People hoping to spend time with their extended family over the Christmas period are being told to “knuckle down” in the festive run-up.
Lincolnshire County Council’s assistant director of public health Tony McGinty said the effort should be around getting infection rates down as low as possible over the five day break from tier restrictions.
Currently Lincolnshire’s infection rate is 243.2 per 100,000 people, against a national average of 181. The county is under the toughest tier 3 restrictions after its numbers spiked during the second lockdown.
From December 23, people will be able to form “bubbles” of three households over a five-day period (23-27 December), in a bid to allow families to spend the festive period together.
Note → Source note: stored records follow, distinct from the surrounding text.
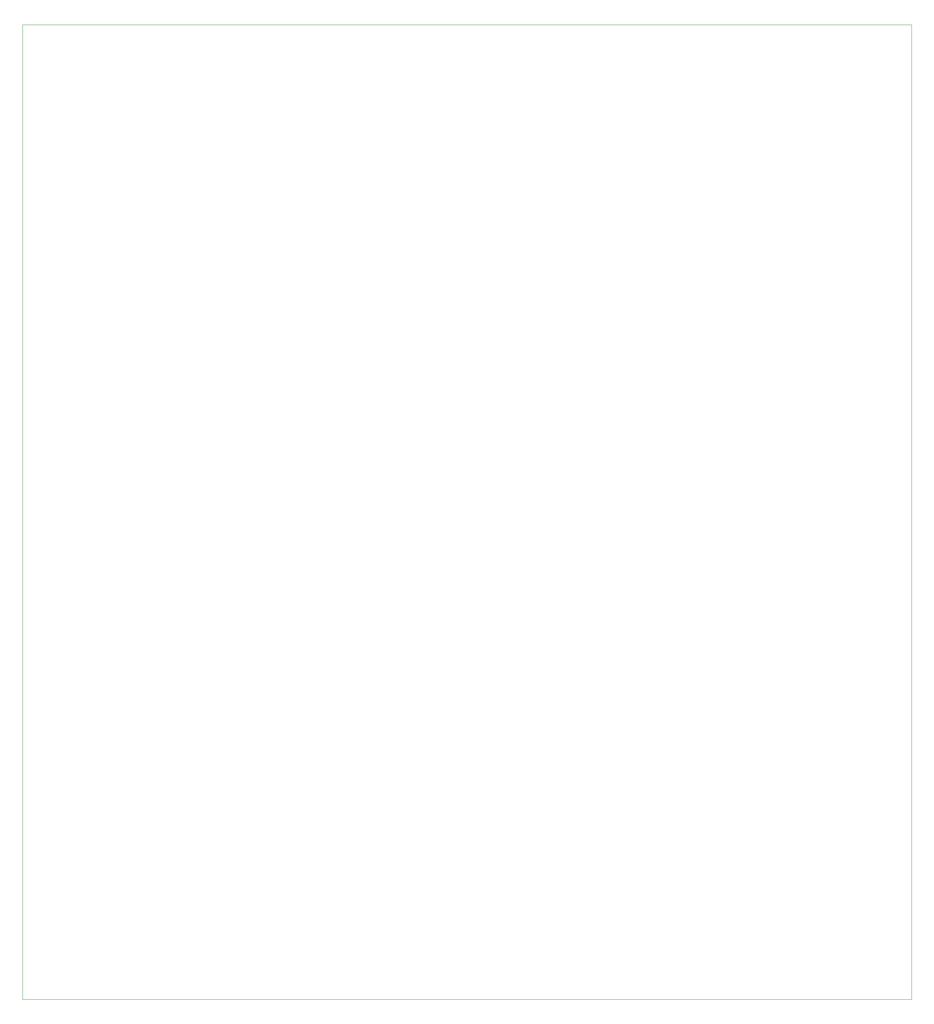
<source format=gm1>
%TF.GenerationSoftware,KiCad,Pcbnew,9.0.7*%
%TF.CreationDate,2026-02-17T01:20:27+05:30*%
%TF.ProjectId,design,64657369-676e-42e6-9b69-6361645f7063,rev?*%
%TF.SameCoordinates,Original*%
%TF.FileFunction,Profile,NP*%
%FSLAX46Y46*%
G04 Gerber Fmt 4.6, Leading zero omitted, Abs format (unit mm)*
G04 Created by KiCad (PCBNEW 9.0.7) date 2026-02-17 01:20:27*
%MOMM*%
%LPD*%
G01*
G04 APERTURE LIST*
%TA.AperFunction,Profile*%
%ADD10C,0.100000*%
%TD*%
G04 APERTURE END LIST*
D10*
X-33275000Y-268125000D02*
X-33275000Y-40651750D01*
X-33275000Y-40651750D02*
X174275000Y-40651750D01*
X174275000Y-268125000D02*
X-33275000Y-268125000D01*
X174275000Y-40651750D02*
X174275000Y-268125000D01*
M02*

</source>
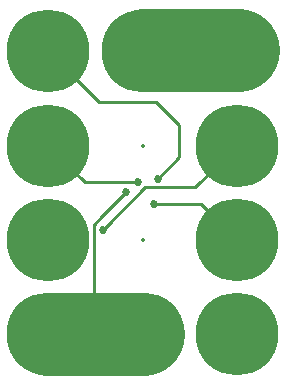
<source format=gbl>
%TF.GenerationSoftware,KiCad,Pcbnew,4.0.5-e0-6337~49~ubuntu16.04.1*%
%TF.CreationDate,2017-04-21T18:18:13-07:00*%
%TF.ProjectId,3x4-555-Timer-8SOIC-Breakout,3378342D3535352D54696D65722D3853,1.0*%
%TF.FileFunction,Copper,L2,Bot,Signal*%
%FSLAX46Y46*%
G04 Gerber Fmt 4.6, Leading zero omitted, Abs format (unit mm)*
G04 Created by KiCad (PCBNEW 4.0.5-e0-6337~49~ubuntu16.04.1) date Fri Apr 21 18:18:13 2017*
%MOMM*%
%LPD*%
G01*
G04 APERTURE LIST*
%ADD10C,0.350000*%
%ADD11C,7.000000*%
%ADD12C,7.000000*%
%ADD13C,0.685800*%
%ADD14C,0.254000*%
%ADD15C,0.330200*%
%ADD16C,0.350000*%
G04 APERTURE END LIST*
D10*
D11*
X18531300Y-88709500D02*
X26531300Y-88709500D01*
X26608500Y-64630300D02*
X34608500Y-64630300D01*
D12*
X18531300Y-88709500D03*
X18531300Y-72709500D03*
X18531300Y-80709500D03*
X26531300Y-88709500D03*
X18531300Y-64709500D03*
X34531300Y-72709500D03*
X34531300Y-88709500D03*
X34531300Y-80709500D03*
X34531300Y-64709500D03*
X26531300Y-64709500D03*
D13*
X23136211Y-79880467D03*
X27495500Y-77660500D03*
X25149672Y-76645691D03*
X27814634Y-75516992D03*
X26098500Y-75819000D03*
D14*
X23479110Y-79537568D02*
X23136211Y-79880467D01*
X23479110Y-79517890D02*
X23479110Y-79537568D01*
X26756107Y-76240893D02*
X23479110Y-79517890D01*
X30999907Y-76240893D02*
X26756107Y-76240893D01*
X34531300Y-72709500D02*
X30999907Y-76240893D01*
X27495500Y-77660500D02*
X31482300Y-77660500D01*
X31482300Y-77660500D02*
X34531300Y-80709500D01*
X22412301Y-88579301D02*
X22412301Y-79422603D01*
X23088599Y-78701901D02*
X23093462Y-78701901D01*
X22390099Y-79400401D02*
X23088599Y-78701901D01*
X22282102Y-88709500D02*
X22412301Y-88579301D01*
X22412301Y-79422603D02*
X22390099Y-79400401D01*
X23093462Y-78701901D02*
X25149672Y-76645691D01*
X22282102Y-88709500D02*
X26531300Y-88709500D01*
X22282102Y-88709500D02*
X18531300Y-88709500D01*
X27622500Y-69024500D02*
X22846300Y-69024500D01*
X22846300Y-69024500D02*
X18531300Y-64709500D01*
X29608126Y-71010126D02*
X27622500Y-69024500D01*
X29608126Y-73723500D02*
X29608126Y-71010126D01*
X27814634Y-75516992D02*
X29608126Y-73723500D01*
X26098500Y-75819000D02*
X21640800Y-75819000D01*
X21640800Y-75819000D02*
X18531300Y-72709500D01*
D15*
X23136211Y-79880467D03*
X27495500Y-77660500D03*
X25149672Y-76645691D03*
X27814634Y-75516992D03*
X26098500Y-75819000D03*
D16*
X18531300Y-88709500D03*
X26531300Y-72709500D03*
X18531300Y-72709500D03*
X18531300Y-80709500D03*
X26531300Y-80709500D03*
X26531300Y-88709500D03*
X18531300Y-64709500D03*
X34531300Y-72709500D03*
X34531300Y-88709500D03*
X34531300Y-80709500D03*
X34531300Y-64709500D03*
X26531300Y-64709500D03*
M02*

</source>
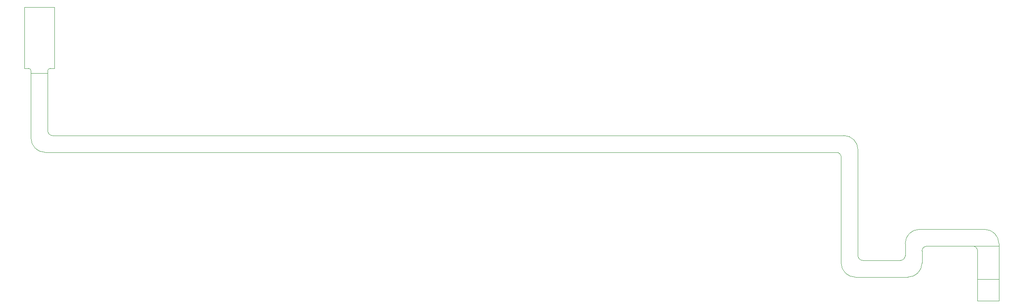
<source format=gm1>
G04*
G04 #@! TF.GenerationSoftware,Altium Limited,Altium Designer,19.1.8 (144)*
G04*
G04 Layer_Color=16711935*
%FSLAX43Y43*%
%MOMM*%
G71*
G01*
G75*
%ADD13C,0.013*%
D13*
X0Y10528D02*
G03*
X-1000Y11528I-1000J0D01*
G01*
X4500Y12088D02*
G03*
X1500Y15088I-3000J0D01*
G01*
X-10752Y11528D02*
G03*
X-11752Y10528I0J-1000D01*
G01*
X-12312Y15088D02*
G03*
X-15312Y12088I0J-3000D01*
G01*
X-14752Y4972D02*
G03*
X-11752Y7972I0J3000D01*
G01*
X-16312Y8528D02*
G03*
X-15312Y9528I0J1000D01*
G01*
X-25312D02*
G03*
X-24312Y8528I1000J0D01*
G01*
X-28868Y7972D02*
G03*
X-25868Y4972I3000J0D01*
G01*
X-28868Y30388D02*
G03*
X-29868Y31388I-1000J0D01*
G01*
X-25312Y31944D02*
G03*
X-28312Y34944I-3000J0D01*
G01*
X-196762Y35944D02*
G03*
X-195762Y34944I1000J0D01*
G01*
X-200318Y34388D02*
G03*
X-197318Y31388I3000J0D01*
G01*
X-200318Y48668D02*
G03*
X-200818Y49168I-500J0D01*
G01*
X-196262D02*
G03*
X-196762Y48668I0J-500D01*
G01*
X-196262Y49168D02*
X-195365D01*
X-201715Y62122D02*
X-195365D01*
X-201715Y49168D02*
Y62122D01*
Y49168D02*
X-200818D01*
X-195365D02*
Y62122D01*
X-200318Y34388D02*
Y48668D01*
X-196762Y35944D02*
Y48668D01*
X-195762Y34944D02*
X-28312D01*
X-197318Y31388D02*
X-29868D01*
X-25312Y9528D02*
Y31944D01*
X-24312Y8528D02*
X-16312D01*
X-28868Y7972D02*
Y30388D01*
X-25868Y4972D02*
X-14752D01*
X-15312Y9528D02*
Y12088D01*
X-12312Y15088D02*
X1500D01*
X4500Y0D02*
Y12088D01*
X0Y0D02*
X4500D01*
X0D02*
Y10528D01*
X-10752Y11528D02*
X-1000D01*
X-11752Y7972D02*
Y10528D01*
X0Y4500D02*
X4500D01*
X-1000Y11528D02*
X4500D01*
X-200318Y48168D02*
X-196762D01*
M02*

</source>
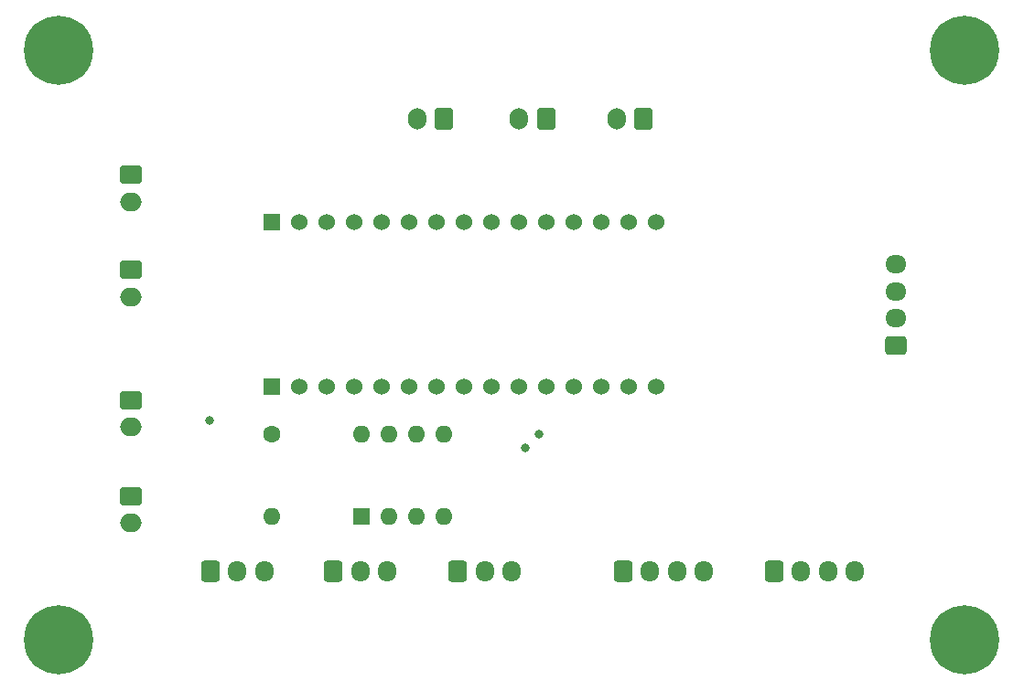
<source format=gbr>
%TF.GenerationSoftware,KiCad,Pcbnew,7.0.5*%
%TF.CreationDate,2023-08-26T18:44:16+09:00*%
%TF.ProjectId,Motherbord_Slave,4d6f7468-6572-4626-9f72-645f536c6176,rev?*%
%TF.SameCoordinates,Original*%
%TF.FileFunction,Soldermask,Bot*%
%TF.FilePolarity,Negative*%
%FSLAX46Y46*%
G04 Gerber Fmt 4.6, Leading zero omitted, Abs format (unit mm)*
G04 Created by KiCad (PCBNEW 7.0.5) date 2023-08-26 18:44:16*
%MOMM*%
%LPD*%
G01*
G04 APERTURE LIST*
G04 Aperture macros list*
%AMRoundRect*
0 Rectangle with rounded corners*
0 $1 Rounding radius*
0 $2 $3 $4 $5 $6 $7 $8 $9 X,Y pos of 4 corners*
0 Add a 4 corners polygon primitive as box body*
4,1,4,$2,$3,$4,$5,$6,$7,$8,$9,$2,$3,0*
0 Add four circle primitives for the rounded corners*
1,1,$1+$1,$2,$3*
1,1,$1+$1,$4,$5*
1,1,$1+$1,$6,$7*
1,1,$1+$1,$8,$9*
0 Add four rect primitives between the rounded corners*
20,1,$1+$1,$2,$3,$4,$5,0*
20,1,$1+$1,$4,$5,$6,$7,0*
20,1,$1+$1,$6,$7,$8,$9,0*
20,1,$1+$1,$8,$9,$2,$3,0*%
G04 Aperture macros list end*
%ADD10R,1.530000X1.530000*%
%ADD11C,1.530000*%
%ADD12C,0.800000*%
%ADD13C,6.400000*%
%ADD14RoundRect,0.250000X-0.750000X0.600000X-0.750000X-0.600000X0.750000X-0.600000X0.750000X0.600000X0*%
%ADD15O,2.000000X1.700000*%
%ADD16RoundRect,0.250000X-0.600000X-0.725000X0.600000X-0.725000X0.600000X0.725000X-0.600000X0.725000X0*%
%ADD17O,1.700000X1.950000*%
%ADD18R,1.600000X1.600000*%
%ADD19O,1.600000X1.600000*%
%ADD20RoundRect,0.250000X0.600000X0.750000X-0.600000X0.750000X-0.600000X-0.750000X0.600000X-0.750000X0*%
%ADD21O,1.700000X2.000000*%
%ADD22C,1.600000*%
%ADD23RoundRect,0.250000X0.725000X-0.600000X0.725000X0.600000X-0.725000X0.600000X-0.725000X-0.600000X0*%
%ADD24O,1.950000X1.700000*%
G04 APERTURE END LIST*
D10*
%TO.C,U1*%
X130810000Y-96520000D03*
D11*
X133350000Y-96520000D03*
X135890000Y-96520000D03*
X138430000Y-96520000D03*
X140970000Y-96520000D03*
X143510000Y-96520000D03*
X146050000Y-96520000D03*
X148590000Y-96520000D03*
X151130000Y-96520000D03*
X153670000Y-96520000D03*
X156210000Y-96520000D03*
X158750000Y-96520000D03*
X161290000Y-96520000D03*
X163830000Y-96520000D03*
X166370000Y-96520000D03*
X166370000Y-81280000D03*
X163830000Y-81280000D03*
X161290000Y-81280000D03*
X158750000Y-81280000D03*
X156210000Y-81280000D03*
X153670000Y-81280000D03*
X151130000Y-81280000D03*
X148590000Y-81280000D03*
X146050000Y-81280000D03*
X143510000Y-81280000D03*
X140970000Y-81280000D03*
X138430000Y-81280000D03*
X135890000Y-81280000D03*
X133350000Y-81280000D03*
D10*
X130810000Y-81280000D03*
%TD*%
D12*
%TO.C,H3*%
X108725000Y-65405000D03*
X109427944Y-63707944D03*
X109427944Y-67102056D03*
X111125000Y-63005000D03*
D13*
X111125000Y-65405000D03*
D12*
X111125000Y-67805000D03*
X112822056Y-63707944D03*
X112822056Y-67102056D03*
X113525000Y-65405000D03*
%TD*%
D14*
%TO.C,J1*%
X117750000Y-97790000D03*
D15*
X117750000Y-100290000D03*
%TD*%
D16*
%TO.C,J3*%
X177285000Y-113665000D03*
D17*
X179785000Y-113665000D03*
X182285000Y-113665000D03*
X184785000Y-113665000D03*
%TD*%
D14*
%TO.C,J17*%
X117750000Y-85745000D03*
D15*
X117750000Y-88245000D03*
%TD*%
D16*
%TO.C,J6*%
X136525000Y-113665000D03*
D17*
X139025000Y-113665000D03*
X141525000Y-113665000D03*
%TD*%
D18*
%TO.C,U2*%
X139075000Y-108575000D03*
D19*
X141615000Y-108575000D03*
X144155000Y-108575000D03*
X146695000Y-108575000D03*
X146695000Y-100955000D03*
X144155000Y-100955000D03*
X141615000Y-100955000D03*
X139075000Y-100955000D03*
%TD*%
D14*
%TO.C,J16*%
X117750000Y-76930000D03*
D15*
X117750000Y-79430000D03*
%TD*%
D16*
%TO.C,J5*%
X125135000Y-113665000D03*
D17*
X127635000Y-113665000D03*
X130135000Y-113665000D03*
%TD*%
D20*
%TO.C,J12*%
X156210000Y-71755000D03*
D21*
X153710000Y-71755000D03*
%TD*%
D12*
%TO.C,H1*%
X192545000Y-65405000D03*
X193247944Y-63707944D03*
X193247944Y-67102056D03*
X194945000Y-63005000D03*
D13*
X194945000Y-65405000D03*
D12*
X194945000Y-67805000D03*
X196642056Y-63707944D03*
X196642056Y-67102056D03*
X197345000Y-65405000D03*
%TD*%
%TO.C,H4*%
X108725000Y-120015000D03*
X109427944Y-118317944D03*
X109427944Y-121712056D03*
X111125000Y-117615000D03*
D13*
X111125000Y-120015000D03*
D12*
X111125000Y-122415000D03*
X112822056Y-118317944D03*
X112822056Y-121712056D03*
X113525000Y-120015000D03*
%TD*%
D20*
%TO.C,J13*%
X165210000Y-71755000D03*
D21*
X162710000Y-71755000D03*
%TD*%
D22*
%TO.C,R1*%
X130810000Y-100965000D03*
D19*
X130810000Y-108585000D03*
%TD*%
D23*
%TO.C,J8*%
X188595000Y-92710000D03*
D24*
X188595000Y-90210000D03*
X188595000Y-87710000D03*
X188595000Y-85210000D03*
%TD*%
D12*
%TO.C,H2*%
X192545000Y-120015000D03*
X193247944Y-118317944D03*
X193247944Y-121712056D03*
X194945000Y-117615000D03*
D13*
X194945000Y-120015000D03*
D12*
X194945000Y-122415000D03*
X196642056Y-118317944D03*
X196642056Y-121712056D03*
X197345000Y-120015000D03*
%TD*%
D16*
%TO.C,J4*%
X163315000Y-113665000D03*
D17*
X165815000Y-113665000D03*
X168315000Y-113665000D03*
X170815000Y-113665000D03*
%TD*%
D20*
%TO.C,J11*%
X146760000Y-71755000D03*
D21*
X144260000Y-71755000D03*
%TD*%
D16*
%TO.C,J7*%
X148035000Y-113665000D03*
D17*
X150535000Y-113665000D03*
X153035000Y-113665000D03*
%TD*%
D14*
%TO.C,J2*%
X117750000Y-106680000D03*
D15*
X117750000Y-109180000D03*
%TD*%
D12*
X125095000Y-99695000D03*
X154305000Y-102235000D03*
X155575000Y-100965000D03*
M02*

</source>
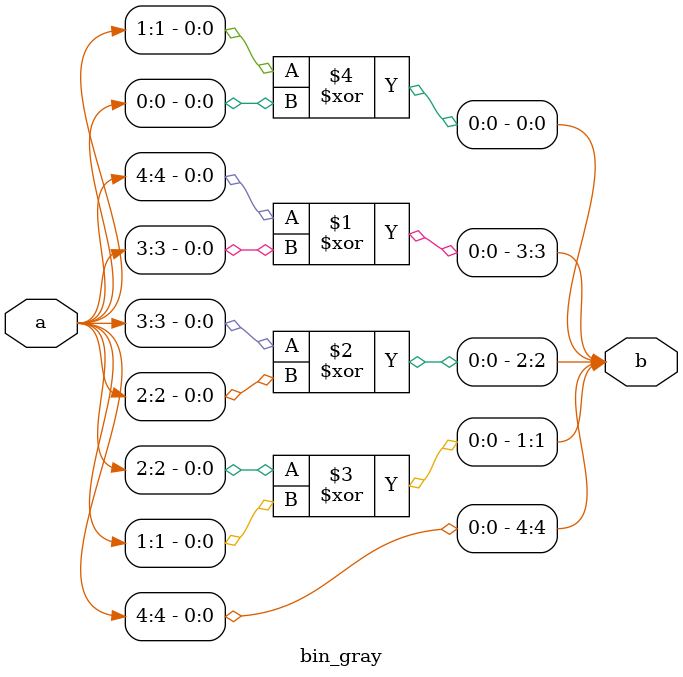
<source format=v>
`timescale 1ns / 1ps

module bin_gray(b,a);
output  [4:0] b;
input [4:0] a;
assign b[4]= a[4];
assign b[3]= a[4]^a[3];
assign b[2]= a[3]^a[2];
assign b[1]= a[2]^a[1];
assign b[0]= a[1]^a[0];
endmodule

</source>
In national news on Tuesday two leading medical journals have called on government to reverse the decision, and Number 10 said the plans are under constant review.
Mr McGinty said people should “think proportionately” about the number of people in those groups and be “as sensible as they can whilst enjoying a bit of relaxation time”.
He understood people might potentially decide to ignore the rules in what is generally a time for families to get together, adding: “It’s been a long old haul hasn’t it this year? Loads of restrictions and some people won’t have seen some of those they’ll be seeing over Christmas for a long time.”
However, he called on people to stick to the rules and think about the most vulnerable members of the family.
“You need to do what you can to have a bit of relaxation and enjoy Christmas, but not throw the baby out with the bathwater.”
“If I was having a group of households over for Christmas or going to them — especially if there were going to be vulnerable members of my family such as grandma, etc — then I would I would certainly be following the rules for safety pretty carefully,” he said.
“[This would] will reduce the chance that I’m going to be the one that has COVID, doesn’t know, it takes it into that family party.”
“So get on with your shopping but keep hands, face, space going to reduce as much as possible that if anybody takes COVID-19 into those family parties that its not you.”